Please click here to download the map associated with this article. This paper presents an accessibility map (centred on −1.977°, 52.399° with an area of 130.8 km2 at 1:50,000 scale) which is the culmination of one aspect of an accessibility planning exercise for a major redevelopment in the English West Midlands. ‘Accessibility Planning’ as defined by the UK Department for Transport (DfT) is a new duty in the local authority Local Transport Plan (LTP) process—although accessibility and location allocation models are established quantitative methods in geography. The incorporation of accessibility planning techniques in the LTP process has raised their profile in transport planning generally, where they are steadily gaining ground. Accessibility planning is not yet at the core of local transport planning, since the approach differs significantly from traditional methods in both techniques employed and in general approach to ‘the transport problem’. Much traditional transport planning work is scheme-led; a new link or service is mooted, and established numerical modeling tools used to predict demand for the facility. Rather than taking travel demands as a starting point, Accessibility Planning (in the LTP sense) considers the reasons why people need to travel in the first place—to more effectively plan service delivery around revealed needs or demands.
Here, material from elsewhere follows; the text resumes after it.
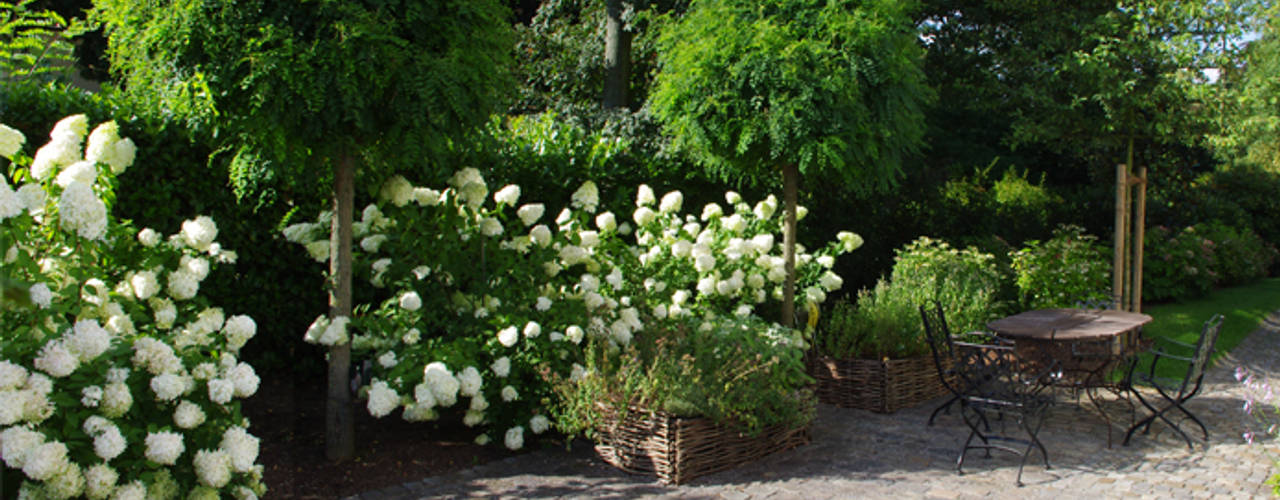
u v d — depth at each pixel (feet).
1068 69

Specifically, the broader needs of a population are reviewed; employment, education, healthcare, leisure—the whole range of opportunities and services. These destinations and the connecting transport networks are then analysed in a spatial context using Geographic Information Systems (GIS) to show visually whether the population can access these key facilities. If this accessibility mapping exercise reveals that people cannot easily reach important destinations, the transport planner can use this evidence to argue for possible interventions—and use accessibility maps and models to test potential measures. Accessibility Planning also differs from the ‘classic’ approach in that non-transport measures are considered too, with transport planners informing decisions by other professionals on location and delivery of services.